• _Tasks to perform_
1. From the Lightbridge fuel article, reproduce the passage that begins at the words "His initial remarks" and stops after "ending at 34:50.".
2. Answer these questions from the Lightbridge fuel article:
(a) What title does Seth Grae hold at Lightbridge?
(b) Which organizations sponsored the Boston event?
(c) At what mark in the recording do Grae's responses to questions begin?

• _Extracted text_

++++++

Bloomberg BNA: Lightbridge Fuel Faces Lower Hurdle to Regulatory Approval and Commercial Use Than New Reactors
Bloomberg BNA: Lightbridge Fuel Faces Lower Hurdle to Regulatory Approval and Commercial Use Than New Reactors

Lightbridge Corporation's advanced metallic nuclear fuel faces a "lower hurdle" on its path to regulatory approval and commercial use than new reactor technologies that are now under development, Lightbridge President and CEO Seth Grae said at a recent conference on the role of nuclear energy in achieving environmental and energy objectives. The Boston event was sponsored by Bloomberg BNA and Nuclear Matters. Grae's presentation can be viewed at

His initial remarks begin after about a minute of introductions and end at about the 12 minute mark. Grae responses to questions begin at the 32:45 mark, ending at 34:50.

"It's a smaller and less expensive process to develop a new fuel for existing rectors than to develop a whole new kind of reactor..." Grae said. "I think we have a lower hurdle than some of the other projects."

++++++

• _Given material_
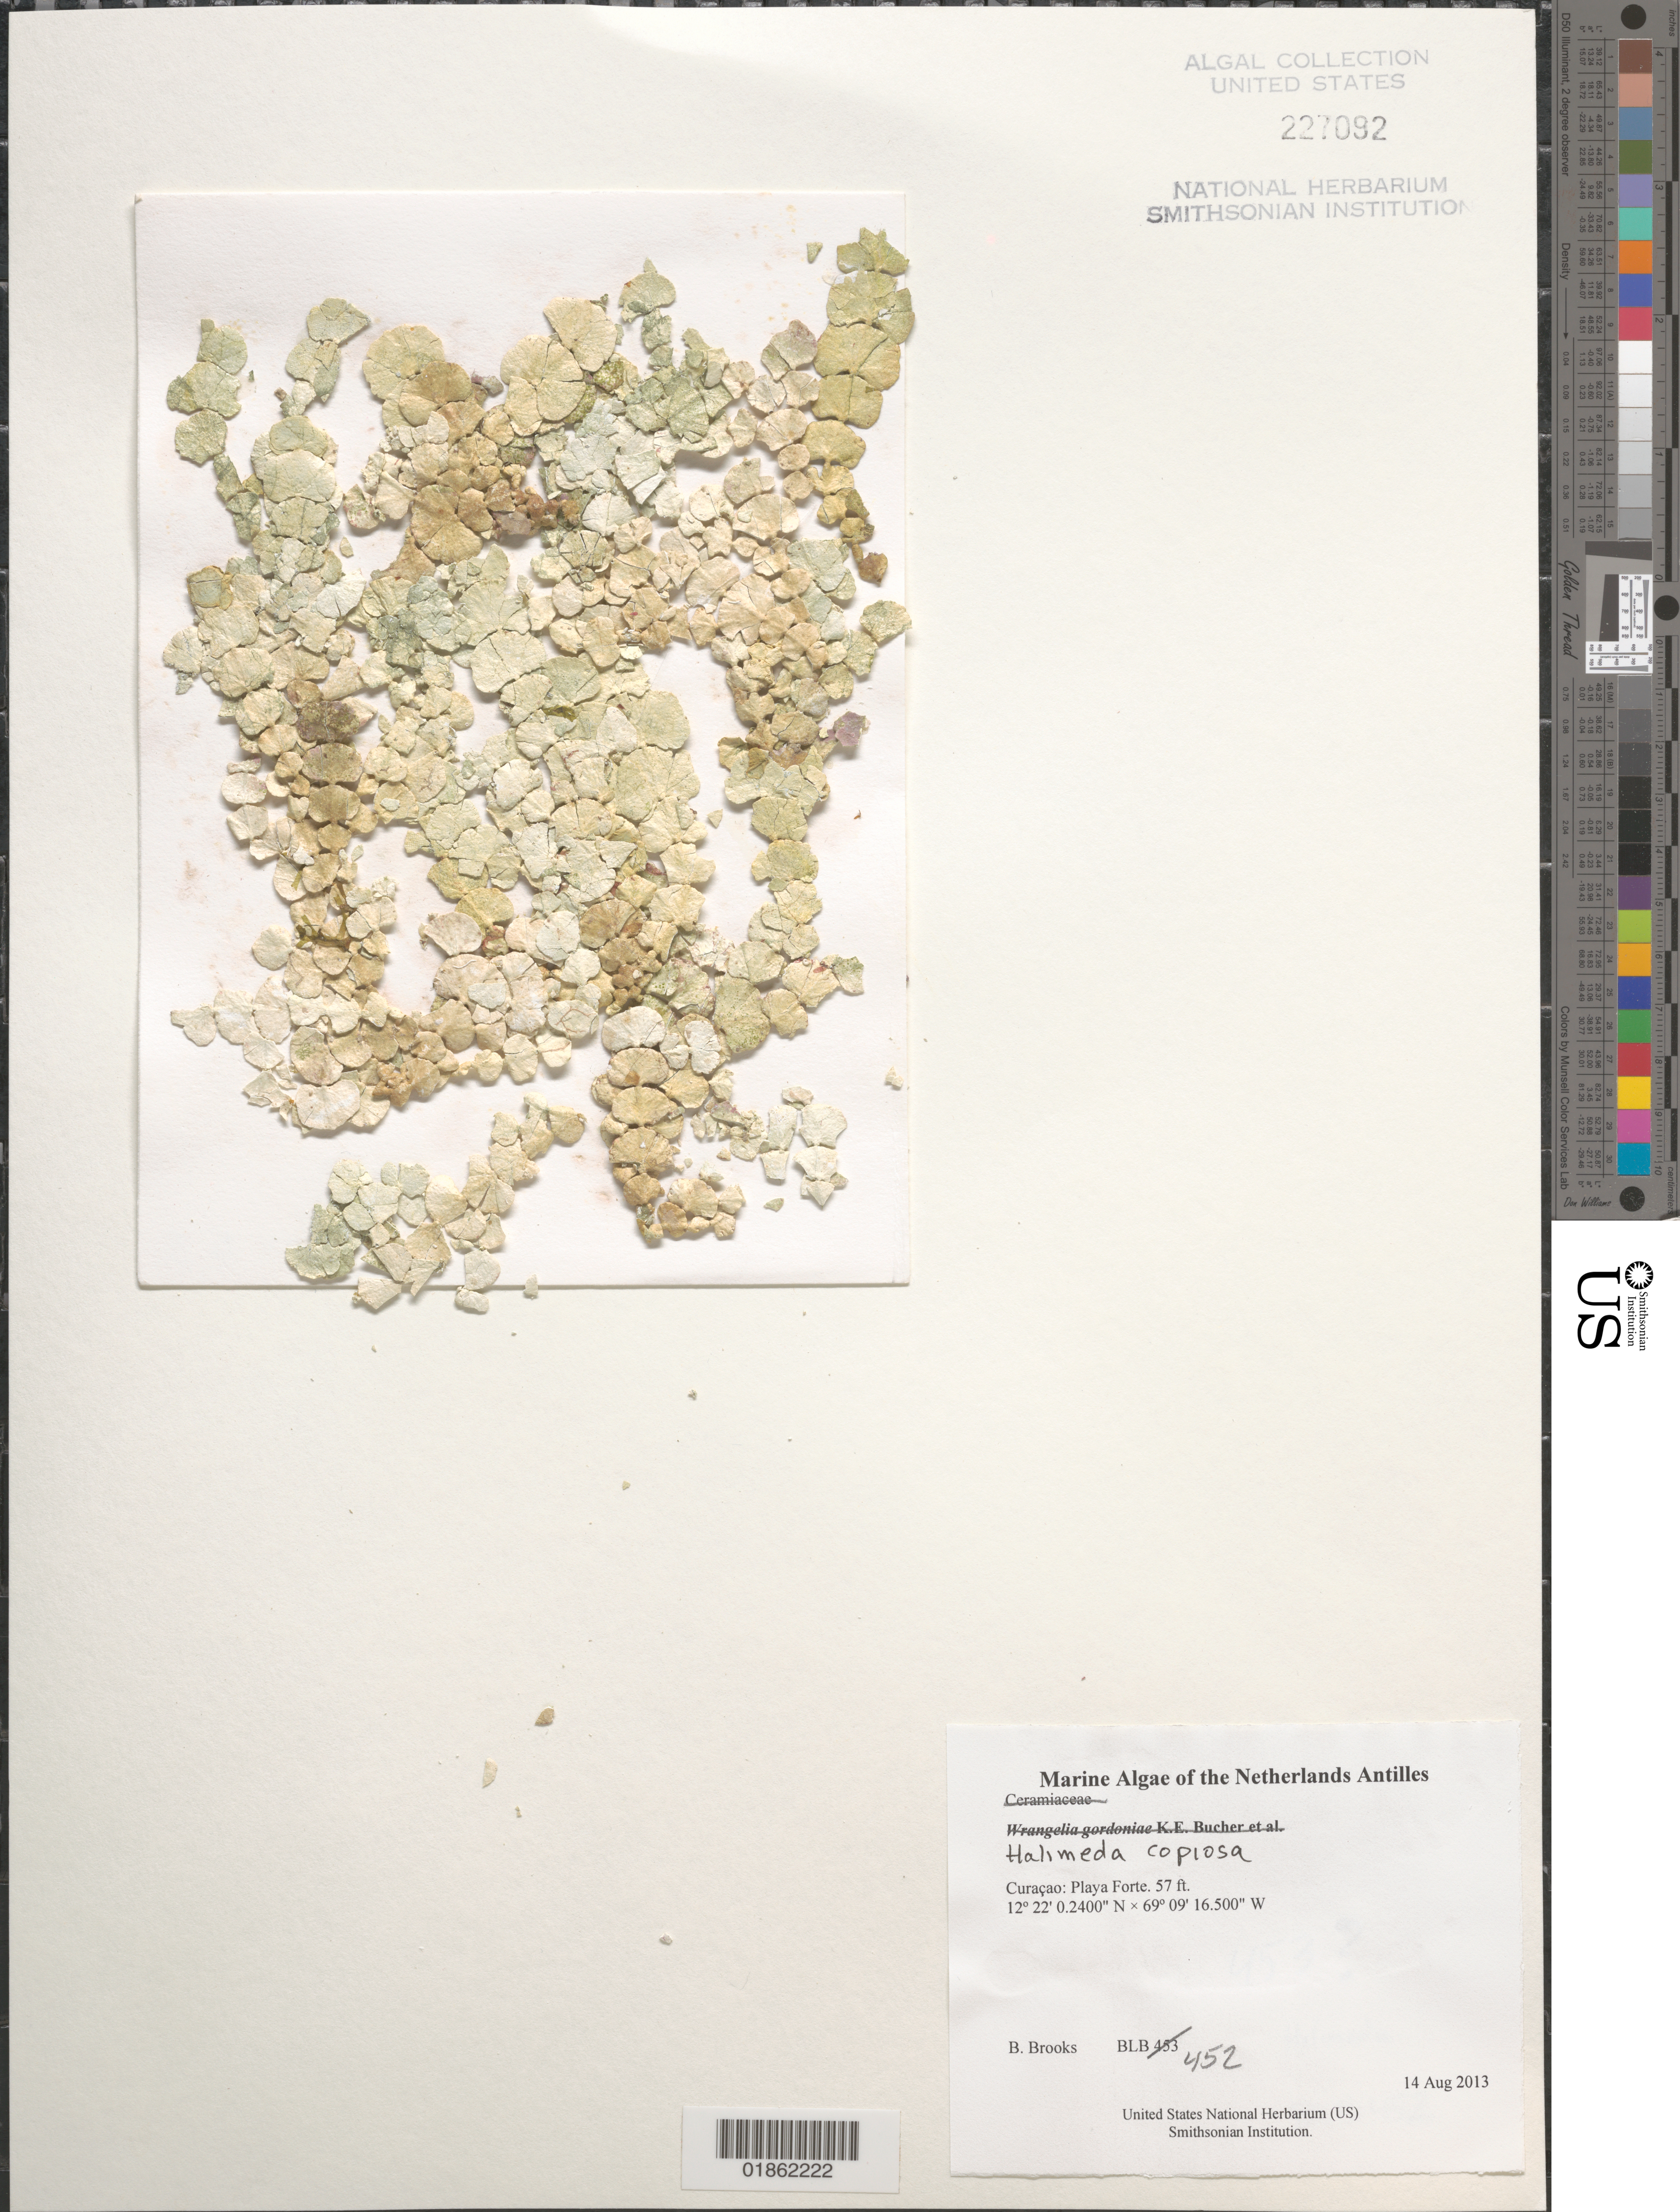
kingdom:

++++++

• _Solutions to the problems_
1.
His initial remarks begin after about a minute of introductions and end at about the 12 minute mark. Grae responses to questions begin at the 32:45 mark, ending at 34:50.

2.
(a) President and CEO
(b) Bloomberg BNA and Nuclear Matters
(c) The 32:45 mark